La biologie synthétique représente une méthode nouvelle, légitime, scientifique; la synthèse appliquée à la biologie est une méthode féconde, inspiratrice de recherches ; le programme consistant à chercher à reproduire, en dehors des êtres vivants, chacun des phénomènes de la vie suggère immédiatement un nombre infini d'expériences, c'est une direction pour l'activité. Les résultats, les faits exposés dans cet ouvrage : la reproduction des cellules artificielles, des structures, des tissus, des formes générales, des fonctions, de la circulation centripète et centrifuge, des mouvements et des figures de la karyokinèse, de la segmentation, des tropismes, tous ces résultats d'expérience et les expériences elles-mêmes seraient sans signification, sans intérêt, dépourvus de sens, si ces recherches n'étaient pas inspirées par l'imitation de la vie. C'est à l'analogie avec ce que l'on observe chez les êtres vivants que ces phénomènes doivent tout leur intérêt. Lorsqu'on est parvenu à reproduire, dans leur ordre régulier, la suite si compliquée de phénomènes, de mouvements, de formes et d'aspects qui constitue la karyokinèse, on a au moins établi que le mécanisme physique par lequel on obtient ce résultat suffit à produire ce phénomène, et qu'il y a présomption que le phénomène naturel, jusque-là mystérieux, est produit d une façon analogue.
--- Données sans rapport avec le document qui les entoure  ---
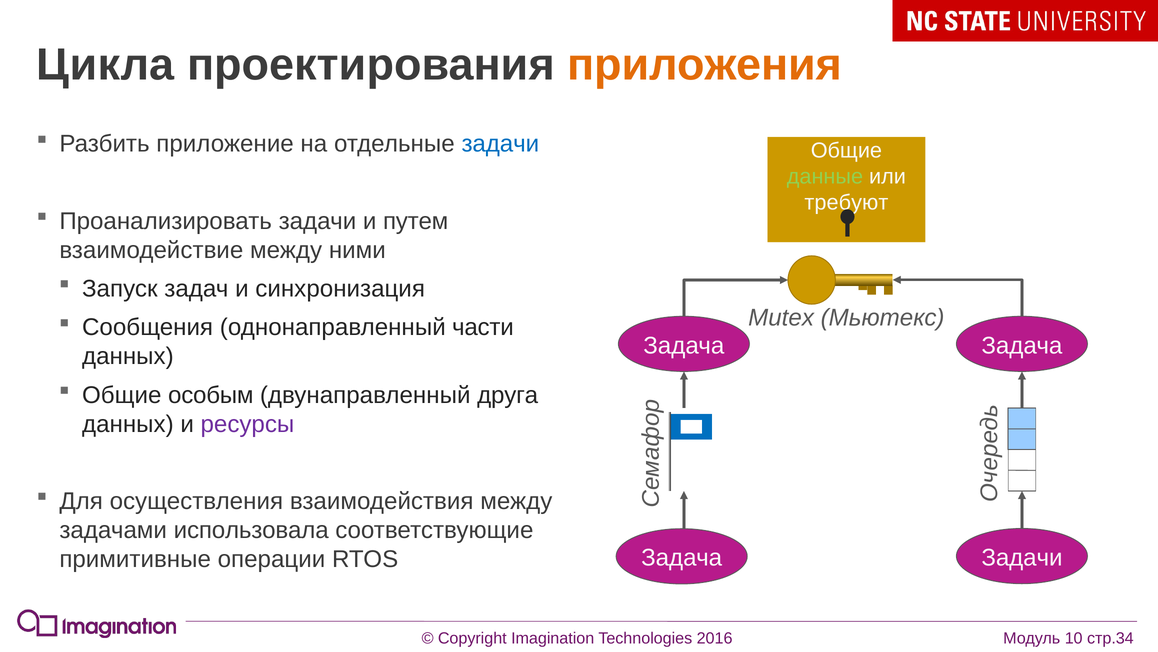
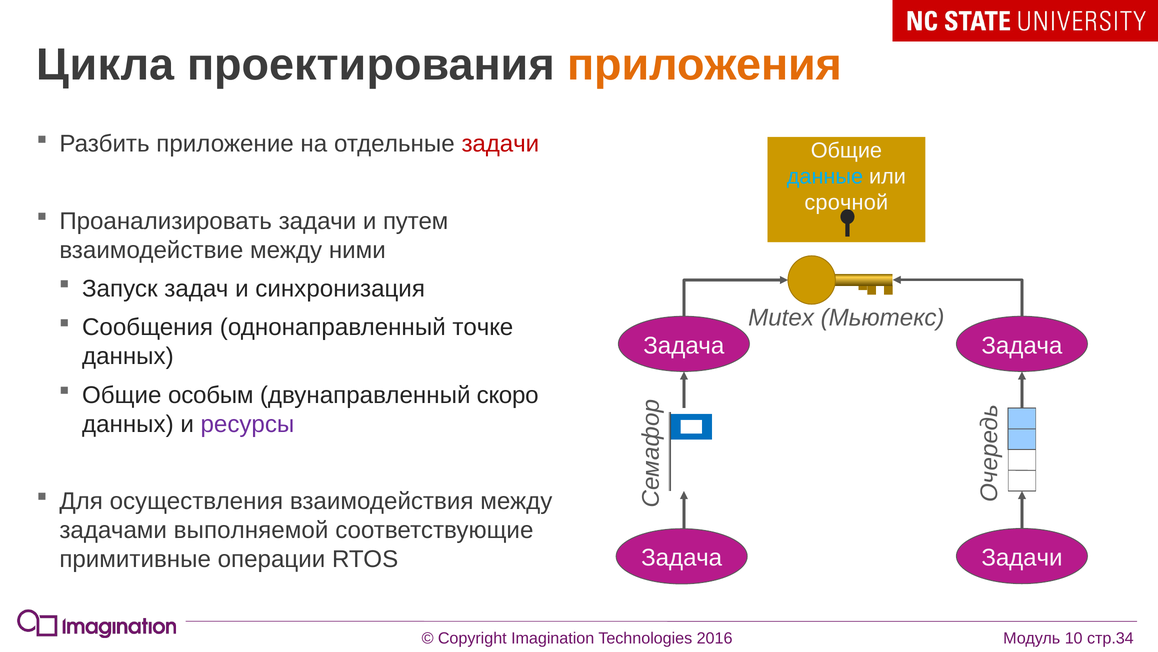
задачи at (500, 144) colour: blue -> red
данные colour: light green -> light blue
требуют: требуют -> срочной
части: части -> точке
друга: друга -> скоро
использовала: использовала -> выполняемой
On dit parfois d'un phénomène reproduit physiquement que, par le fait même qu'il est ainsi reproduit, ce n'est pas un phénomène vital. Il faut alors dire que de l'alcool ou du sucre reproduits par synthèse, ne sont pas des substances organiques. A mesure que progresse la synthèse, le domaine de l'organique et du vital s'amoindrirait jusqu'à ce qu'il n'y ait plus rien ni d'organique, ni de vital, c'est-à-dire plus de vie ni d'êtres vivants. En réalité, tout phénomène manifesté par un être vivant est un phénomène vital, et, lorsqu'on est parvenu à le reproduire par les forces physiques, il ne cesse pas pour cela d'être vital, pas plus qu'une substance produite par les êtres vivants ne cesse d'être organique lorsqu'on parvient à la reproduire par synthèse chimique.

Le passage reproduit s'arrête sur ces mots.